INSTRUCTIONS FOR THE TASK:
Put the lines below into a numbered list, leaving out any blank lines.

-- start of DATA PROVIDED --

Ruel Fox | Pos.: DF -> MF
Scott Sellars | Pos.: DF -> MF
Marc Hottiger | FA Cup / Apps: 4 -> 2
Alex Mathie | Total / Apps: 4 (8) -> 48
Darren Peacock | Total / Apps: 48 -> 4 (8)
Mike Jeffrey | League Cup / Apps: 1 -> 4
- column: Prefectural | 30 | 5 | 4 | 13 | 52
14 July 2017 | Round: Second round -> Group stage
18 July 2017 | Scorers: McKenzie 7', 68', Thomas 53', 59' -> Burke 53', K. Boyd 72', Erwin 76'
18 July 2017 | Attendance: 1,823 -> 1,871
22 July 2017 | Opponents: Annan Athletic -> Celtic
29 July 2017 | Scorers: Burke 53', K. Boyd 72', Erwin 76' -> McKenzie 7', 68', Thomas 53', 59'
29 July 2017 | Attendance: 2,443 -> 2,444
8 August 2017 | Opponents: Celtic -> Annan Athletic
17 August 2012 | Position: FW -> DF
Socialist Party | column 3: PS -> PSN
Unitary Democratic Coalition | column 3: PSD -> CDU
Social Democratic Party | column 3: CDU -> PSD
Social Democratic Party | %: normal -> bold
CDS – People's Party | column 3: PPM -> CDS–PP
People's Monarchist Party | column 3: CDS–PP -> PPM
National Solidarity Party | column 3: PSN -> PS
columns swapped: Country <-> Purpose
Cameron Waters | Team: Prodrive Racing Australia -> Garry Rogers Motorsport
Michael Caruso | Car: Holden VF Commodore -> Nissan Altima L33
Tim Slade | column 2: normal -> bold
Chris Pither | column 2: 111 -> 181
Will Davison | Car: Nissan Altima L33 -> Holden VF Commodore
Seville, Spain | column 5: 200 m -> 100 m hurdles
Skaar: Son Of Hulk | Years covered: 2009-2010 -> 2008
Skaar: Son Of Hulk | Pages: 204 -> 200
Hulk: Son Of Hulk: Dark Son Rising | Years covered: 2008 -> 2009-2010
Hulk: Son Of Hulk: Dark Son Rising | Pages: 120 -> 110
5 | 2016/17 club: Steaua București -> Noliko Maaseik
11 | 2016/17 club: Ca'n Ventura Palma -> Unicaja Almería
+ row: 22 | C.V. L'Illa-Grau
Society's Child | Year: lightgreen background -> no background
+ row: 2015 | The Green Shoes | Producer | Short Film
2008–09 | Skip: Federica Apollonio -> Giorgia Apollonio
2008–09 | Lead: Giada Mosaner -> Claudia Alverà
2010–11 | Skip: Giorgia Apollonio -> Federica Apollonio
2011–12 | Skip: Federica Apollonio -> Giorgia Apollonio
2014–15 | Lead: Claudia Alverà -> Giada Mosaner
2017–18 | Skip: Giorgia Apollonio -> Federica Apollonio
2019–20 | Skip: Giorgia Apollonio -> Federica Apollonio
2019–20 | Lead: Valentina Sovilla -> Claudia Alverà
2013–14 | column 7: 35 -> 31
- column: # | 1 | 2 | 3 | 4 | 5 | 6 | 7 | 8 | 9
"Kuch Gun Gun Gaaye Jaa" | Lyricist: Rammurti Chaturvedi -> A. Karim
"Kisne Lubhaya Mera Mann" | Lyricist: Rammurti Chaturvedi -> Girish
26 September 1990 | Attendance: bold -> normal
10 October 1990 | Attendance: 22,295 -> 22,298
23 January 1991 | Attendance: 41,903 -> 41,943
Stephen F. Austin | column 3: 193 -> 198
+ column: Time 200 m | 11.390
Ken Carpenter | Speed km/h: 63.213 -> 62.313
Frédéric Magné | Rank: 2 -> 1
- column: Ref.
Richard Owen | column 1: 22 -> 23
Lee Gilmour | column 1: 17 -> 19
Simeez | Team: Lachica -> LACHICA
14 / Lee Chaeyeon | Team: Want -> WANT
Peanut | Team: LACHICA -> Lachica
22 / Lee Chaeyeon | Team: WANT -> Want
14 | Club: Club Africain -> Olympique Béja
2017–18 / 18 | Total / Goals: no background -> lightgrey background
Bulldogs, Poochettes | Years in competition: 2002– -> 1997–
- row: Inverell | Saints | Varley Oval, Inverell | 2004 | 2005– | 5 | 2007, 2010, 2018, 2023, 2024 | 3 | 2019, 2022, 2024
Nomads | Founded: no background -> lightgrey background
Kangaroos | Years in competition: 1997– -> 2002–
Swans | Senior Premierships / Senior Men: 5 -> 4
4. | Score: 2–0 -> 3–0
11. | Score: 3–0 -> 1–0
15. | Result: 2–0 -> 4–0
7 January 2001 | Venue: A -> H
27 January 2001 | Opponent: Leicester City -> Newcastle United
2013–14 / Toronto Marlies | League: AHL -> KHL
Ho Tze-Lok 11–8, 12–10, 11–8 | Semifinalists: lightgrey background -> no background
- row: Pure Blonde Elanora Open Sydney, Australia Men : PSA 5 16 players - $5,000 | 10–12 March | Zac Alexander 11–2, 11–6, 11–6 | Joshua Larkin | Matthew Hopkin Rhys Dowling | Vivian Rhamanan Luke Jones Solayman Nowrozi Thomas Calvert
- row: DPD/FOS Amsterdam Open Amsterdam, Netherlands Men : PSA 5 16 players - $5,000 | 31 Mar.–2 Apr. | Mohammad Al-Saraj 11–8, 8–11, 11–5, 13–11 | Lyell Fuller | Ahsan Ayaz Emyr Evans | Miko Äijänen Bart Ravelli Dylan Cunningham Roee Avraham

-- end of DATA PROVIDED --

ANSWER:
1. Ruel Fox | Pos.: DF -> MF
2. Scott Sellars | Pos.: DF -> MF
3. Marc Hottiger | FA Cup / Apps: 4 -> 2
4. Alex Mathie | Total / Apps: 4 (8) -> 48
5. Darren Peacock | Total / Apps: 48 -> 4 (8)
6. Mike Jeffrey | League Cup / Apps: 1 -> 4
7. - column: Prefectural | 30 | 5 | 4 | 13 | 52
8. 14 July 2017 | Round: Second round -> Group stage
9. 18 July 2017 | Scorers: McKenzie 7', 68', Thomas 53', 59' -> Burke 53', K. Boyd 72', Erwin 76'
10. 18 July 2017 | Attendance: 1,823 -> 1,871
11. 22 July 2017 | Opponents: Annan Athletic -> Celtic
12. 29 July 2017 | Scorers: Burke 53', K. Boyd 72', Erwin 76' -> McKenzie 7', 68', Thomas 53', 59'
13. 29 July 2017 | Attendance: 2,443 -> 2,444
14. 8 August 2017 | Opponents: Celtic -> Annan Athletic
15. 17 August 2012 | Position: FW -> DF
16. Socialist Party | column 3: PS -> PSN
17. Unitary Democratic Coalition | column 3: PSD -> CDU
18. Social Democratic Party | column 3: CDU -> PSD
19. Social Democratic Party | %: normal -> bold
20. CDS – People's Party | column 3: PPM -> CDS–PP
21. People's Monarchist Party | column 3: CDS–PP -> PPM
22. National Solidarity Party | column 3: PSN -> PS
23. columns swapped: Country <-> Purpose
24. Cameron Waters | Team: Prodrive Racing Australia -> Garry Rogers Motorsport
25. Michael Caruso | Car: Holden VF Commodore -> Nissan Altima L33
26. Tim Slade | column 2: normal -> bold
27. Chris Pither | column 2: 111 -> 181
28. Will Davison | Car: Nissan Altima L33 -> Holden VF Commodore
29. Seville, Spain | column 5: 200 m -> 100 m hurdles
30. Skaar: Son Of Hulk | Years covered: 2009-2010 -> 2008
31. Skaar: Son Of Hulk | Pages: 204 -> 200
32. Hulk: Son Of Hulk: Dark Son Rising | Years covered: 2008 -> 2009-2010
33. Hulk: Son Of Hulk: Dark Son Rising | Pages: 120 -> 110
34. 5 | 2016/17 club: Steaua București -> Noliko Maaseik
35. 11 | 2016/17 club: Ca'n Ventura Palma -> Unicaja Almería
36. + row: 22 | C.V. L'Illa-Grau
37. Society's Child | Year: lightgreen background -> no background
38. + row: 2015 | The Green Shoes | Producer | Short Film
39. 2008–09 | Skip: Federica Apollonio -> Giorgia Apollonio
40. 2008–09 | Lead: Giada Mosaner -> Claudia Alverà
41. 2010–11 | Skip: Giorgia Apollonio -> Federica Apollonio
42. 2011–12 | Skip: Federica Apollonio -> Giorgia Apollonio
43. 2014–15 | Lead: Claudia Alverà -> Giada Mosaner
44. 2017–18 | Skip: Giorgia Apollonio -> Federica Apollonio
45. 2019–20 | Skip: Giorgia Apollonio -> Federica Apollonio
46. 2019–20 | Lead: Valentina Sovilla -> Claudia Alverà
47. 2013–14 | column 7: 35 -> 31
48. - column: # | 1 | 2 | 3 | 4 | 5 | 6 | 7 | 8 | 9
49. "Kuch Gun Gun Gaaye Jaa" | Lyricist: Rammurti Chaturvedi -> A. Karim
50. "Kisne Lubhaya Mera Mann" | Lyricist: Rammurti Chaturvedi -> Girish
51. 26 September 1990 | Attendance: bold -> normal
52. 10 October 1990 | Attendance: 22,295 -> 22,298
53. 23 January 1991 | Attendance: 41,903 -> 41,943
54. Stephen F. Austin | column 3: 193 -> 198
55. + column: Time 200 m | 11.390
56. Ken Carpenter | Speed km/h: 63.213 -> 62.313
57. Frédéric Magné | Rank: 2 -> 1
58. - column: Ref.
59. Richard Owen | column 1: 22 -> 23
60. Lee Gilmour | column 1: 17 -> 19
61. Simeez | Team: Lachica -> LACHICA
62. 14 / Lee Chaeyeon | Team: Want -> WANT
63. Peanut | Team: LACHICA -> Lachica
64. 22 / Lee Chaeyeon | Team: WANT -> Want
65. 14 | Club: Club Africain -> Olympique Béja
66. 2017–18 / 18 | Total / Goals: no background -> lightgrey background
67. Bulldogs, Poochettes | Years in competition: 2002– -> 1997–
68. - row: Inverell | Saints | Varley Oval, Inverell | 2004 | 2005– | 5 | 2007, 2010, 2018, 2023, 2024 | 3 | 2019, 2022, 2024
69. Nomads | Founded: no background -> lightgrey background
70. Kangaroos | Years in competition: 1997– -> 2002–
71. Swans | Senior Premierships / Senior Men: 5 -> 4
72. 4. | Score: 2–0 -> 3–0
73. 11. | Score: 3–0 -> 1–0
74. 15. | Result: 2–0 -> 4–0
75. 7 January 2001 | Venue: A -> H
76. 27 January 2001 | Opponent: Leicester City -> Newcastle United
77. 2013–14 / Toronto Marlies | League: AHL -> KHL
78. Ho Tze-Lok 11–8, 12–10, 11–8 | Semifinalists: lightgrey background -> no background
79. - row: Pure Blonde Elanora Open Sydney, Australia Men : PSA 5 16 players - $5,000 | 10–12 March | Zac Alexander 11–2, 11–6, 11–6 | Joshua Larkin | Matthew Hopkin Rhys Dowling | Vivian Rhamanan Luke Jones Solayman Nowrozi Thomas Calvert
80. - row: DPD/FOS Amsterdam Open Amsterdam, Netherlands Men : PSA 5 16 players - $5,000 | 31 Mar.–2 Apr. | Mohammad Al-Saraj 11–8, 8–11, 11–5, 13–11 | Lyell Fuller | Ahsan Ayaz Emyr Evans | Miko Äijänen Bart Ravelli Dylan Cunningham Roee Avraham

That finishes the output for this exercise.